That is how all this concerns you in Vancouver and BC. Not only is your province deeply involved in this current movement of "if thinking that is wrong, I don't want to be free" - your elected officials are using their position to push their "clean thought at any price" agenda onto all of Canada.
Now, compare the sorry state of freedom of speech in Canada to what is happening in Russia - as per this small excerpt sent to me by one of my old-time ZGram readers: (Source NY Times Sun. Jan 3,'98 Pg. 8 Int. Sect. Discussion of economy and society in Russia.)
"Russia has become a noisy, even raucous democracy. Its citizens can now travel abroad and millions of them do.
Though often subservient to economic interests, Russian newspapers, radio and television are uncensored. Virtually any political opinion can be found on the newsstands of Moscow alone.
The phenomenal rise of the internet - even the Communist party has a website - seems to insure there can be no retreat to the days when the state defined reality.

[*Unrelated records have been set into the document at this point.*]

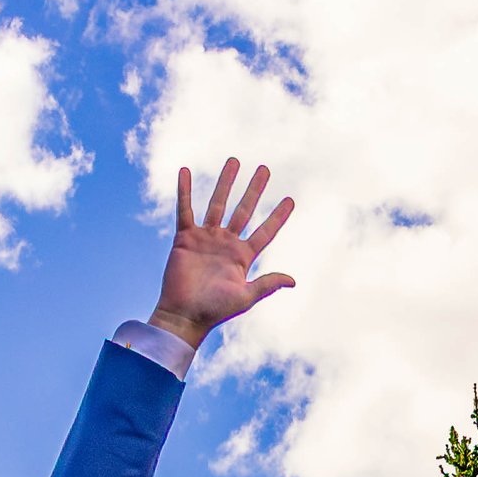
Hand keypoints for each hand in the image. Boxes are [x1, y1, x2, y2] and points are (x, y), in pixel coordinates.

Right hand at [152, 160, 296, 350]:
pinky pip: (185, 209)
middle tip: (265, 169)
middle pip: (244, 210)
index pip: (265, 231)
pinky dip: (184, 191)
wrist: (184, 315)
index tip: (290, 200)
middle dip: (255, 190)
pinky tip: (185, 171)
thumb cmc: (215, 311)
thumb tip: (293, 281)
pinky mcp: (185, 238)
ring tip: (234, 161)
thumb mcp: (245, 297)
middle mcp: (226, 243)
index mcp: (242, 256)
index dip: (278, 216)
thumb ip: (267, 284)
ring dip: (225, 182)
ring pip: (217, 204)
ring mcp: (206, 238)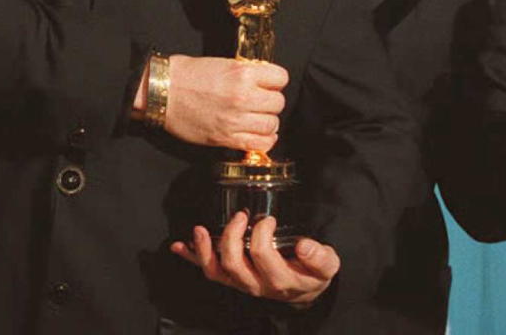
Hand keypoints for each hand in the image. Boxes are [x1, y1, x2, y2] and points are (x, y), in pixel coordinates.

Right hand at [161, 55, 287, 150]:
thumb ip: (246, 73)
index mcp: (242, 73)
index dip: (275, 81)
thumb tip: (265, 81)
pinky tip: (260, 134)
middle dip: (271, 101)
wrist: (163, 92)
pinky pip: (260, 144)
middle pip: (278, 102)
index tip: (269, 83)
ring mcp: (236, 119)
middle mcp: (243, 96)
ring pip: (272, 124)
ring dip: (267, 121)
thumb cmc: (188, 75)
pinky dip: (265, 140)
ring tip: (257, 117)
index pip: (281, 78)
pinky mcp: (227, 138)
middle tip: (260, 100)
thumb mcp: (223, 63)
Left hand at [171, 211, 338, 305]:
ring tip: (199, 230)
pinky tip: (179, 246)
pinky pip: (209, 270)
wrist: (305, 290)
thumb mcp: (327, 265)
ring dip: (204, 250)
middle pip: (234, 264)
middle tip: (241, 215)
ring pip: (216, 271)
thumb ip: (320, 257)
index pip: (262, 256)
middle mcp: (256, 285)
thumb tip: (304, 245)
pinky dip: (192, 257)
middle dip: (232, 235)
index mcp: (280, 281)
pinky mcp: (232, 278)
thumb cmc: (313, 273)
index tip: (268, 219)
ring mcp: (241, 283)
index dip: (261, 235)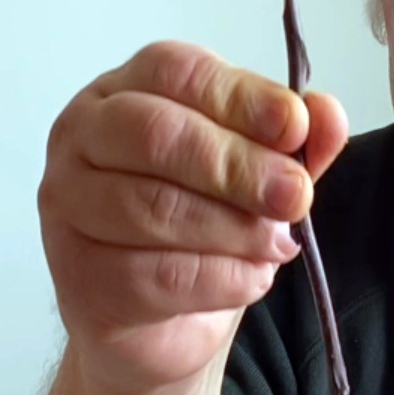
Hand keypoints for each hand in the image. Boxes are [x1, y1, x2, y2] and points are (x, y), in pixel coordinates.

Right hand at [39, 40, 348, 394]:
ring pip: (153, 208)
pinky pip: (152, 275)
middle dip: (238, 166)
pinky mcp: (75, 275)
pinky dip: (219, 278)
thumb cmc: (203, 228)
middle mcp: (82, 135)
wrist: (161, 322)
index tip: (295, 127)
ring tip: (279, 245)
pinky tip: (252, 279)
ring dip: (233, 230)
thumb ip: (292, 145)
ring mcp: (67, 203)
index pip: (178, 73)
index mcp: (127, 89)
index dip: (241, 98)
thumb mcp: (258, 177)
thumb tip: (327, 115)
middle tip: (297, 196)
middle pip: (157, 135)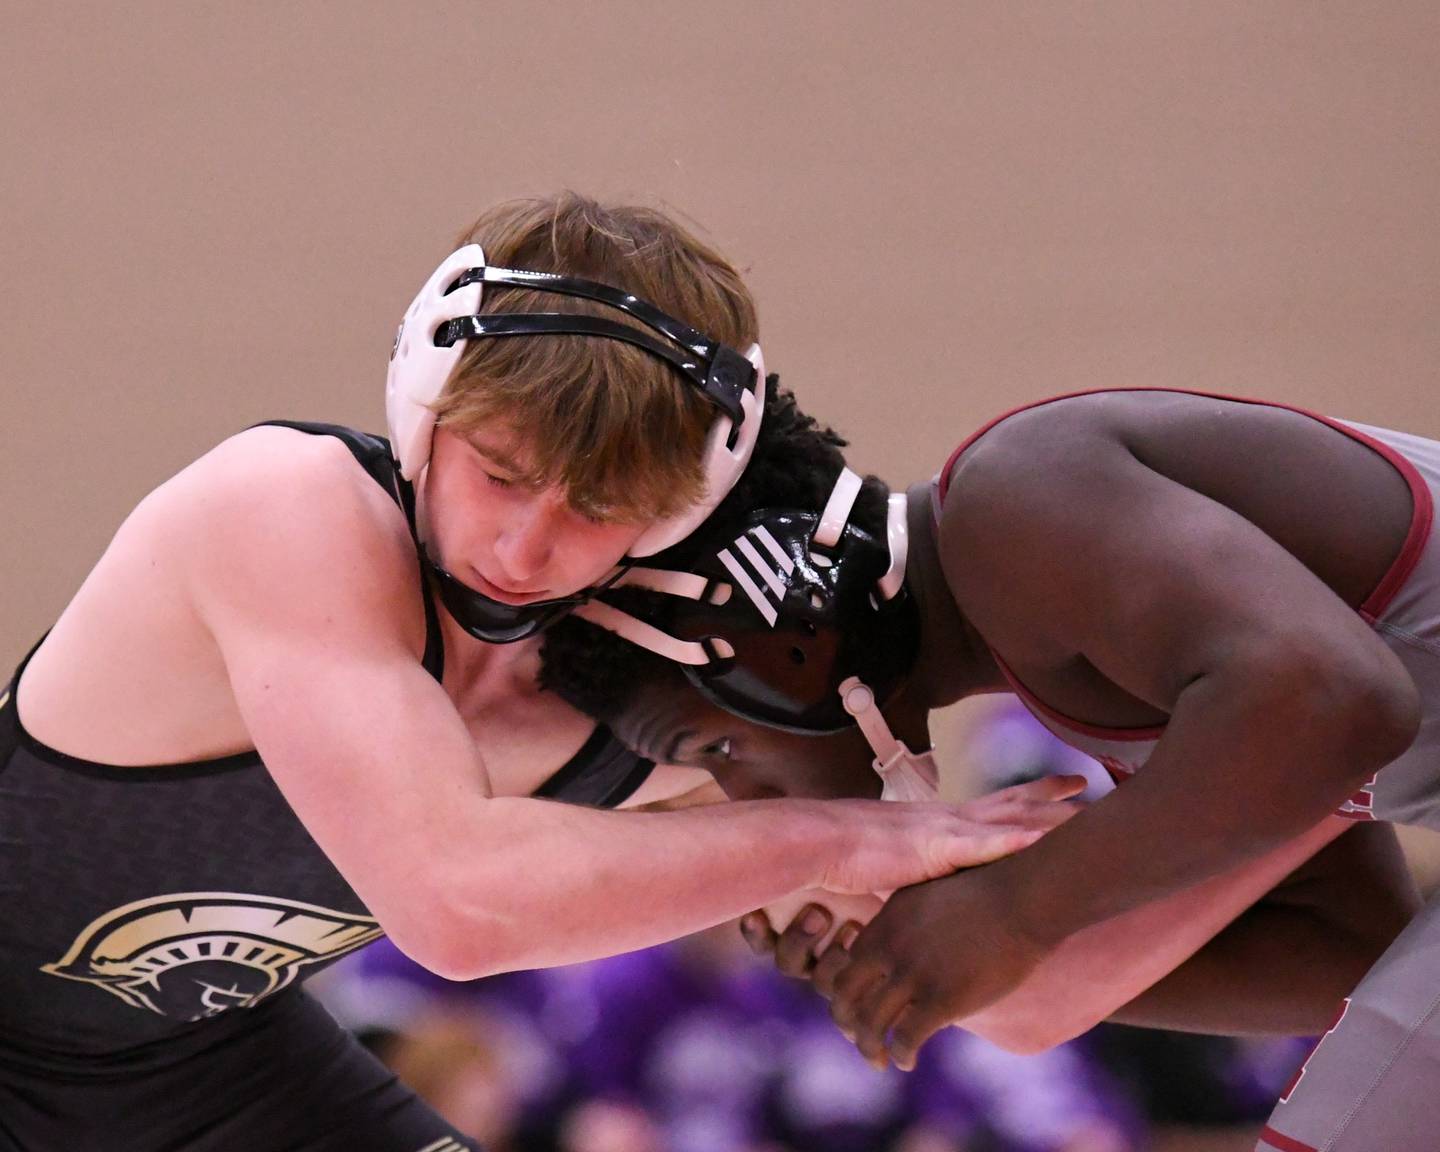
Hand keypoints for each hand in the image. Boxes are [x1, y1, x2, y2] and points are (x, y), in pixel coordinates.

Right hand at [818, 775, 1086, 895]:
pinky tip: (1041, 840)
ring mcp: (946, 831)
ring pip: (1009, 821)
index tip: (1063, 787)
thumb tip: (926, 895)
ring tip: (1088, 815)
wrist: (819, 843)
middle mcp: (949, 819)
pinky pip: (982, 845)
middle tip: (1088, 783)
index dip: (1030, 797)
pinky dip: (1013, 842)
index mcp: (940, 824)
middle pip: (1012, 803)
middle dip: (1052, 796)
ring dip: (1049, 819)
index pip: (994, 805)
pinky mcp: (935, 849)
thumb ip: (915, 875)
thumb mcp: (892, 865)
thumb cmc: (845, 855)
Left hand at [822, 860, 1048, 1070]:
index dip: (847, 991)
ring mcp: (914, 974)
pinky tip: (908, 1062)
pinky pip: (905, 1038)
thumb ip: (911, 921)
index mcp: (886, 923)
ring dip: (869, 1048)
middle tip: (858, 1039)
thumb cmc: (988, 893)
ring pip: (870, 1024)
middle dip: (846, 1023)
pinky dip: (901, 1055)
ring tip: (879, 1061)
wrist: (1022, 899)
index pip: (845, 964)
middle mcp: (890, 948)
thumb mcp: (932, 895)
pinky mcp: (942, 999)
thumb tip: (909, 941)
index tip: (858, 1008)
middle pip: (844, 996)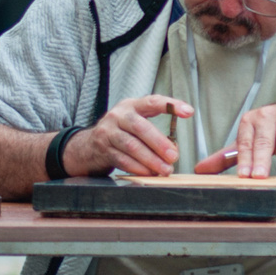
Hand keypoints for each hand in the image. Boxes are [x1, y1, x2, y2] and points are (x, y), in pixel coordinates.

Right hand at [66, 95, 190, 177]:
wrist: (87, 146)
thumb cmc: (120, 133)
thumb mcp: (134, 123)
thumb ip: (153, 130)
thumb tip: (173, 150)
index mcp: (131, 106)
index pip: (152, 101)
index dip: (171, 105)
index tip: (188, 112)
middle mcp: (117, 116)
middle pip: (140, 127)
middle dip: (159, 143)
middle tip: (174, 156)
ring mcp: (108, 133)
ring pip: (131, 146)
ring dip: (151, 160)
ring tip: (165, 169)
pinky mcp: (103, 150)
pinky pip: (122, 160)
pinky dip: (138, 168)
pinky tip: (149, 173)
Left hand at [201, 101, 275, 176]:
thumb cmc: (272, 133)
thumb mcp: (248, 143)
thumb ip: (226, 157)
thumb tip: (200, 170)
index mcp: (250, 120)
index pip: (245, 144)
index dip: (244, 160)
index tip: (243, 175)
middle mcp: (267, 114)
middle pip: (264, 145)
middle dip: (261, 163)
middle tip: (259, 177)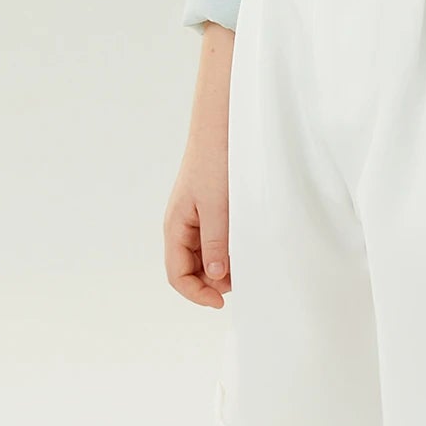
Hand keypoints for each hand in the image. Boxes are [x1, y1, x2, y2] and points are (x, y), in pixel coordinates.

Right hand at [169, 21, 236, 306]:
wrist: (224, 123)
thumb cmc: (216, 162)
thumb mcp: (218, 207)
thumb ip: (215, 244)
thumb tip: (216, 279)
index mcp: (176, 226)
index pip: (177, 275)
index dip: (197, 295)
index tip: (224, 302)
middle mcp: (184, 225)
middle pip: (192, 269)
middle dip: (214, 283)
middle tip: (243, 282)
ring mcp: (199, 216)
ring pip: (207, 256)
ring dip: (225, 266)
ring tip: (249, 261)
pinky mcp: (215, 207)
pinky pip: (219, 238)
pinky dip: (231, 248)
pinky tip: (250, 244)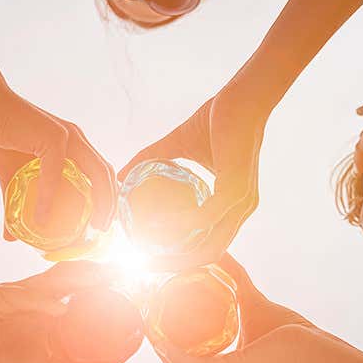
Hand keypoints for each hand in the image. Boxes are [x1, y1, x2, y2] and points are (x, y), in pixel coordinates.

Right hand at [0, 89, 115, 239]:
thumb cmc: (0, 136)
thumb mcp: (11, 176)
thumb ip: (15, 204)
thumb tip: (9, 236)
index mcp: (74, 146)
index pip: (101, 172)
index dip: (108, 197)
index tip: (104, 222)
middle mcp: (77, 139)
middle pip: (106, 174)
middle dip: (111, 204)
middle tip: (103, 229)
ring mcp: (68, 136)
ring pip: (94, 173)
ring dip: (98, 202)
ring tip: (91, 227)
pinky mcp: (53, 136)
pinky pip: (56, 172)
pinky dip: (50, 197)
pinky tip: (41, 218)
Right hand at [0, 261, 116, 362]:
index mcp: (35, 304)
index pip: (68, 283)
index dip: (94, 278)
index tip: (121, 277)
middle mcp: (23, 293)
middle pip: (61, 276)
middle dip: (91, 272)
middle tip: (117, 272)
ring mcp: (7, 293)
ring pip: (44, 281)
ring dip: (74, 281)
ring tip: (100, 281)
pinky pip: (21, 296)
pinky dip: (42, 303)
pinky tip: (60, 310)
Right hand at [119, 85, 269, 270]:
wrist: (242, 96)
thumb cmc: (216, 119)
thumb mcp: (177, 146)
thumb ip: (150, 160)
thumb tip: (119, 176)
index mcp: (232, 204)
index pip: (208, 243)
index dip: (181, 257)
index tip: (149, 258)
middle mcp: (241, 209)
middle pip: (209, 253)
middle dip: (176, 265)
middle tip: (144, 266)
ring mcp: (243, 202)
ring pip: (211, 244)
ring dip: (178, 254)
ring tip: (147, 252)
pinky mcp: (237, 189)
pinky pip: (206, 216)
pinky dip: (182, 224)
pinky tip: (157, 223)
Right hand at [149, 255, 336, 362]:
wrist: (313, 344)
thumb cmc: (288, 328)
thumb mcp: (250, 300)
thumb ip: (232, 276)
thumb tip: (216, 251)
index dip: (167, 353)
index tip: (152, 329)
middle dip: (158, 350)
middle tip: (144, 321)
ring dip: (160, 349)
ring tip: (146, 324)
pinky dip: (174, 354)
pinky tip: (160, 339)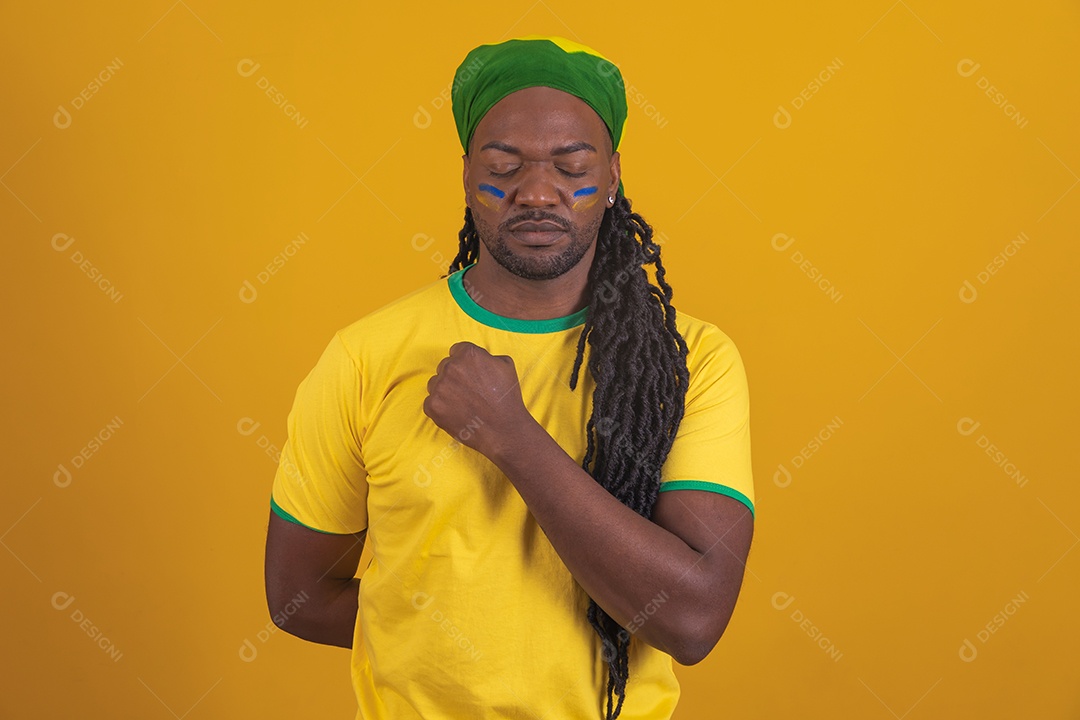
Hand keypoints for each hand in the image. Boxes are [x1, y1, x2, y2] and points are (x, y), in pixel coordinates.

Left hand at [423, 341, 533, 458]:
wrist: (503, 429)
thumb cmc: (506, 399)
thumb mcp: (506, 366)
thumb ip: (487, 356)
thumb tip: (478, 358)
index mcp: (469, 354)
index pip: (457, 351)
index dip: (465, 363)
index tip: (470, 374)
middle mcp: (451, 367)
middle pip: (445, 366)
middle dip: (454, 377)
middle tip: (468, 392)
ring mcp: (440, 387)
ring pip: (435, 383)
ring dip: (445, 391)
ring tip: (463, 403)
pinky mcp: (432, 406)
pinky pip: (430, 402)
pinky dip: (440, 408)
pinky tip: (456, 413)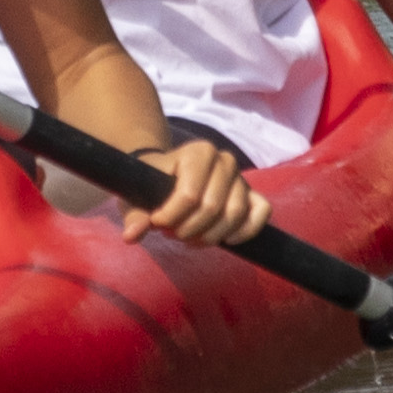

'I expected more from the democrats, but nevertheless they have not given up on freedom of speech and freedom of conscience', said Dmitri S. Likhacev, one of the nation's most venerated scholars. 'It is essential not to lose those freedoms, especially now they are under attack' ".
Adds my good cyber friend who sent me this:
"My comment: Canada is a little late in attempting to model on the USSR."